Recorded data
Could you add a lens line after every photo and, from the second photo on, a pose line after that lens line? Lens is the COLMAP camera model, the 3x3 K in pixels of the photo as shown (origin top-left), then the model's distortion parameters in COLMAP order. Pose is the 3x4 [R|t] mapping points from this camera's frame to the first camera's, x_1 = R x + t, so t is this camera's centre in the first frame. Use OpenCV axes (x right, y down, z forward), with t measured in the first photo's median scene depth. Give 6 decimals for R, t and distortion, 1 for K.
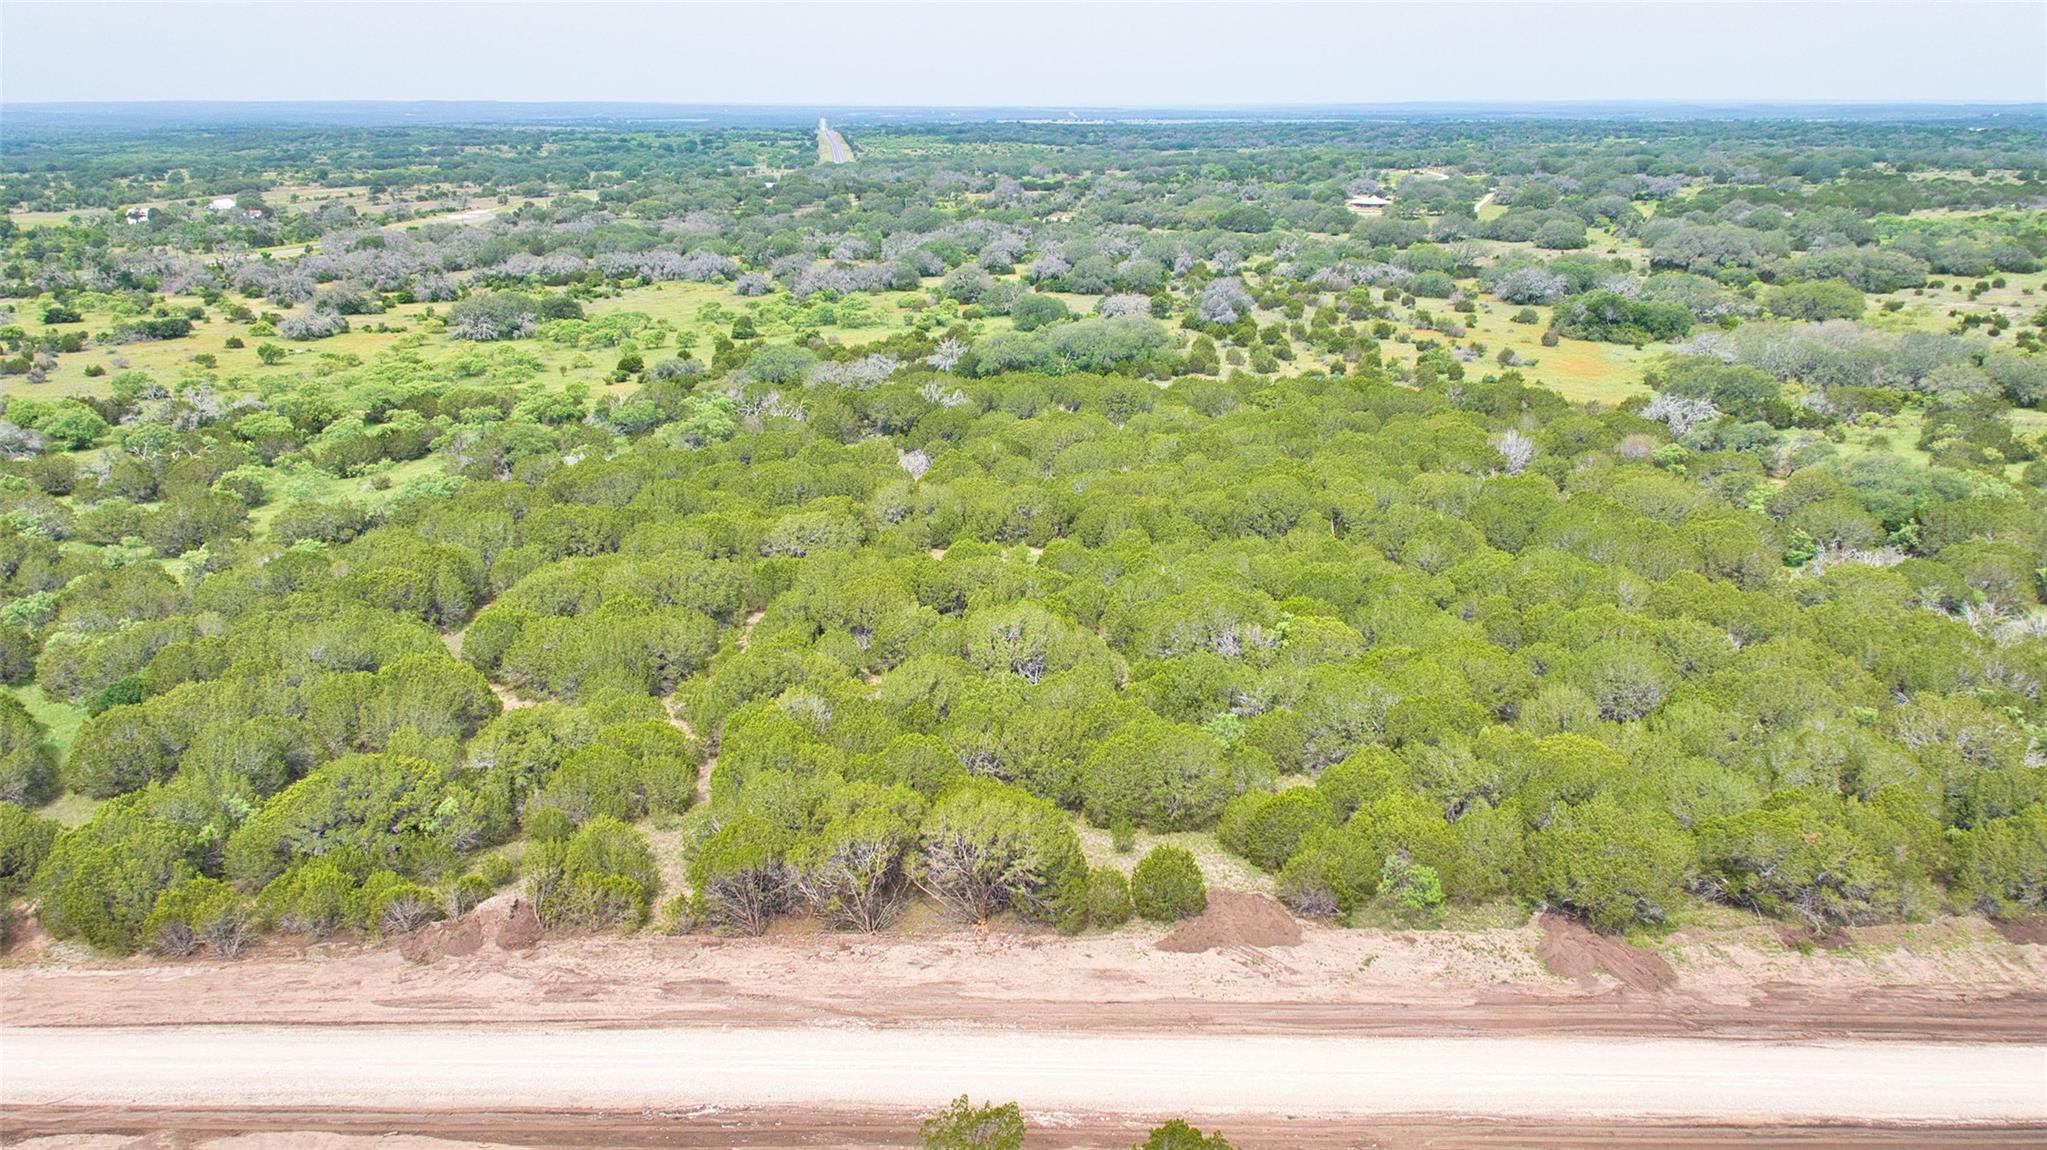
lens RADIAL K [[1441.9, 0, 1023.5], [0, 1441.9, 575.0], [0, 0, 1]] dist [0.027559, -0.042637]
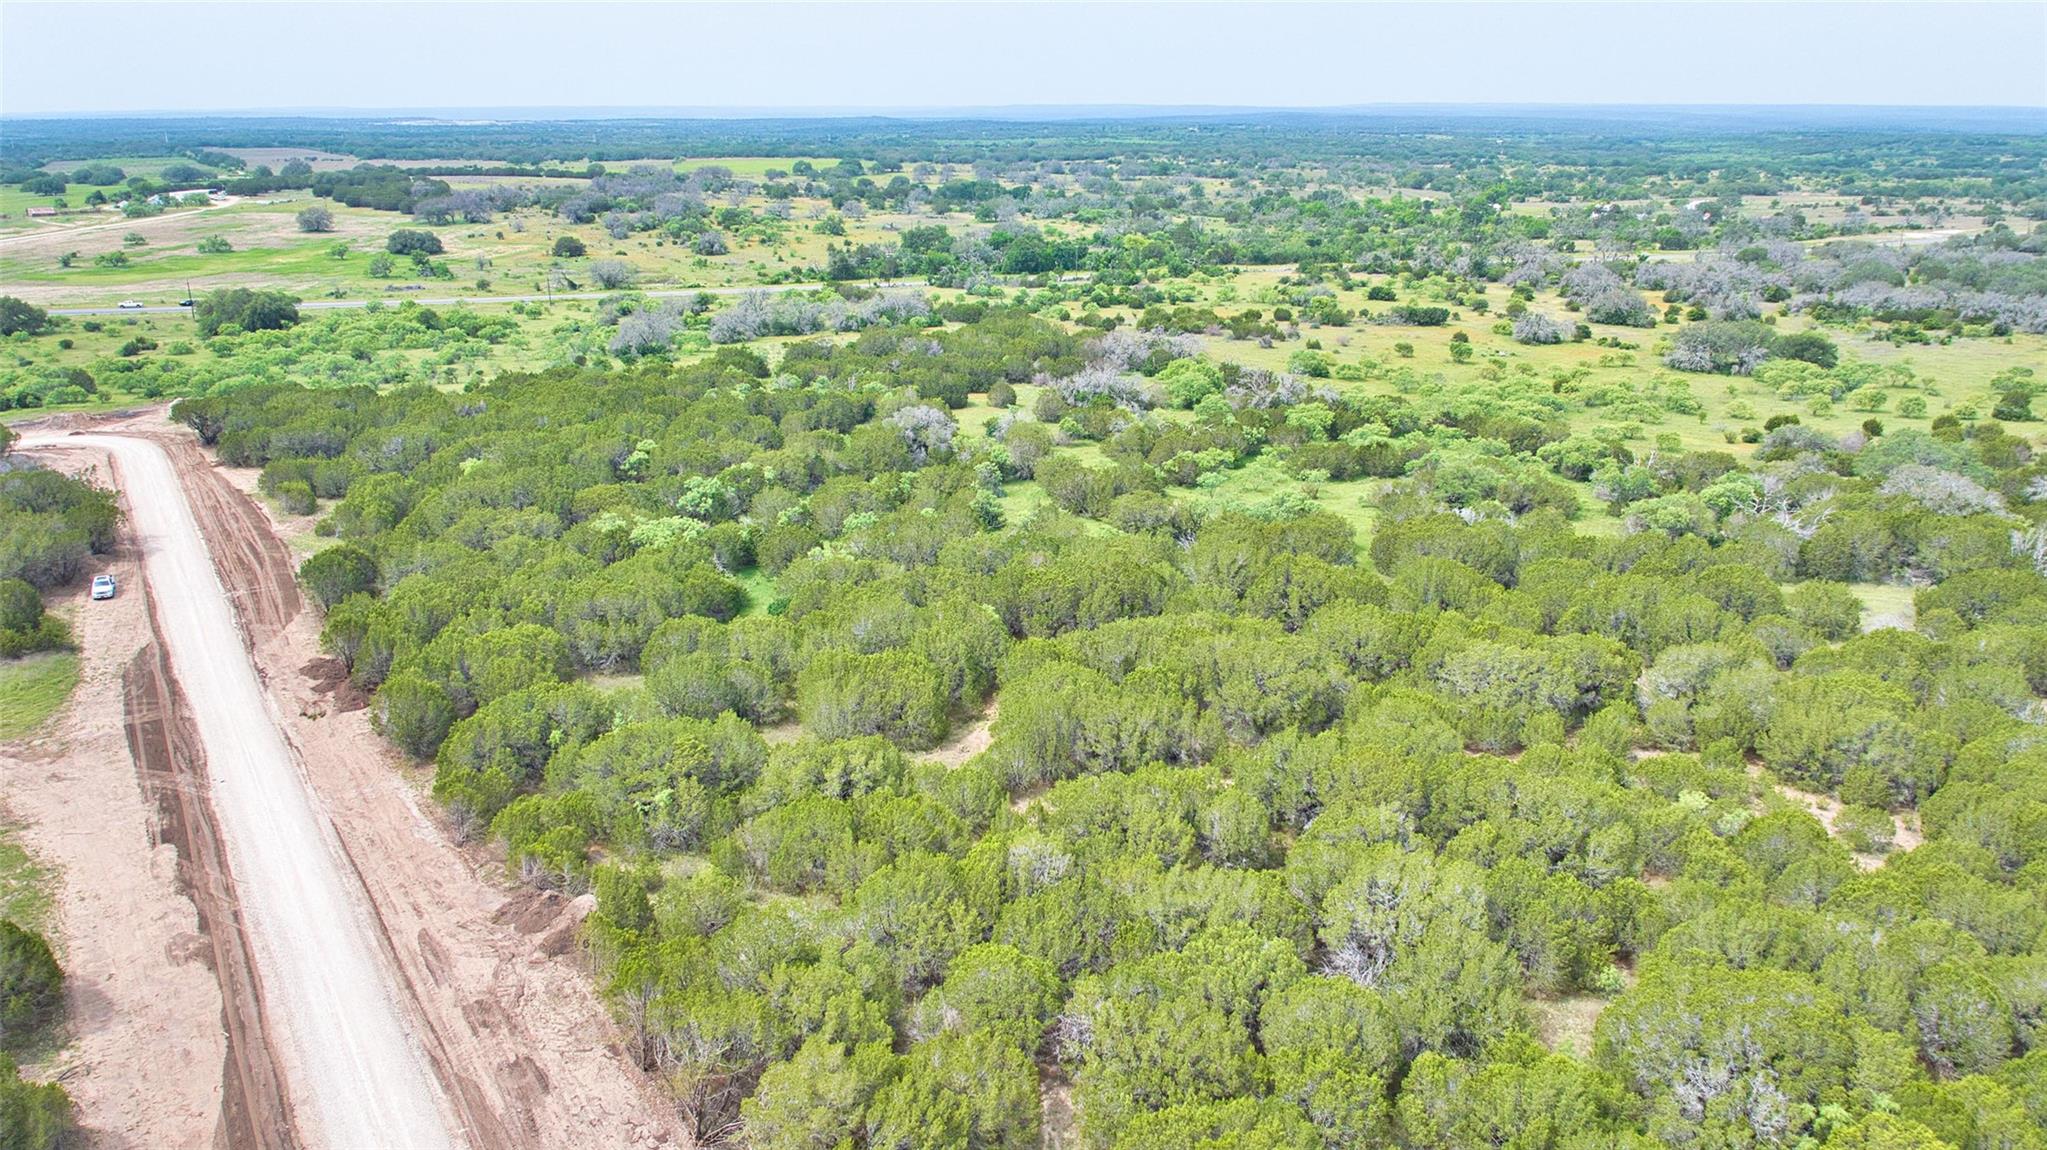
lens RADIAL K [[1441.9, 0, 1023.5], [0, 1441.9, 575.0], [0, 0, 1]] dist [0.027559, -0.042637]
pose [[0.547093, 0.264478, -0.794191, 0.606224], [-0.264397, 0.954801, 0.135829, -0.232129], [0.794218, 0.135671, 0.592293, 0.690029]]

Problem to work on
Repeat the listing with every "photo" renamed to "image" and nothing else changed. Leave the pictures out.

Answer to the exercise
Could you add a lens line after every image and, from the second image on, a pose line after that lens line? Lens is the COLMAP camera model, the 3x3 K in pixels of the image as shown (origin top-left), then the model's distortion parameters in COLMAP order. Pose is the 3x4 [R|t] mapping points from this camera's frame to the first camera's, x_1 = R x + t, so t is this camera's centre in the first frame. Use OpenCV axes (x right, y down, z forward), with t measured in the first image's median scene depth. Give 6 decimals for R, t and distortion, 1 for K.
lens RADIAL K [[1441.9, 0, 1023.5], [0, 1441.9, 575.0], [0, 0, 1]] dist [0.027559, -0.042637]
lens RADIAL K [[1441.9, 0, 1023.5], [0, 1441.9, 575.0], [0, 0, 1]] dist [0.027559, -0.042637]
pose [[0.547093, 0.264478, -0.794191, 0.606224], [-0.264397, 0.954801, 0.135829, -0.232129], [0.794218, 0.135671, 0.592293, 0.690029]]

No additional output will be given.